Replication to S3 is introduced in VAST Cluster 3.2.0.
Replication to S3 is a low cost method of backing up the data on your VAST Cluster. The replication feature enables you to replicate a VAST Cluster's data to an AWS S3 bucket or to any custom destination that supports S3 access. You can restore the replicated data from a VAST Cluster to the same VAST Cluster or to a different VAST Cluster.
The introductory version of the replication feature replicates the entire file system.
To set up replication, first create a replication target. A replication target defines a destination to which data can be replicated. Then create a replication policy. A replication policy specifies a target, a starting time and a frequency for performing replication. Once you have a target and a policy, create a replication stream. The replication stream takes snapshots of the data at the configured points in time and performs replication to the target following each snapshot.

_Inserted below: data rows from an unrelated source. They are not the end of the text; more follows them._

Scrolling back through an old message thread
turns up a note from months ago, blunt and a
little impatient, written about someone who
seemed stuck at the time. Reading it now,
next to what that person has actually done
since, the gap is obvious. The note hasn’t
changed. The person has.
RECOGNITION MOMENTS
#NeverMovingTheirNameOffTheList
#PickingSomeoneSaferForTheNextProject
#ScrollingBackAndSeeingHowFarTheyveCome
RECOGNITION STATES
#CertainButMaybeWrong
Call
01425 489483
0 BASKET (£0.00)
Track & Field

You can have multiple replication targets defined in parallel on a VAST Cluster.
Creating a replication target on a VAST Cluster enables you to replicate the data from the VAST Cluster to the target. It also exposes all data that was replicated to that target to client mounts of the VAST Cluster's file system.
A replication policy is a reusable configuration that defines the date and time to start replicating and a frequency for performing replications. So, for example, you could set replication to be done on July 1st, 2020 at midnight and then once every day. Replication would be done every day at midnight beginning July 1st.
Replication streams copy data from a VAST Cluster to a replication target. You can have one replication stream defined and active on a VAST Cluster at any given time.
Immediately after you create a replication stream, the stream starts copying all data under the root directory to the replication target and continues copying until an initial state of sync between the VAST Cluster and the target is reached. Following initial sync, the stream performs replication at the times configured in the replication policy. Due to the immediate initial sync, the start time in the policy is in fact the second time replication is done.
The stream performs replication by taking a snapshot of the cluster's data at a point in time and then copying data to the target until replication is complete. Only the changes between the data at the time of the snapshot and the data previously copied to the target is copied. For each point in time, the stream creates a restore point from which the data can be accessed.
Restore points are time stamped directories on the target that let you access data as it was at the point in time when the data was replicated. Each active replication stream creates a restore point every time it performs replication. The name of each restore point is the time of the creation of a snapshot for replication.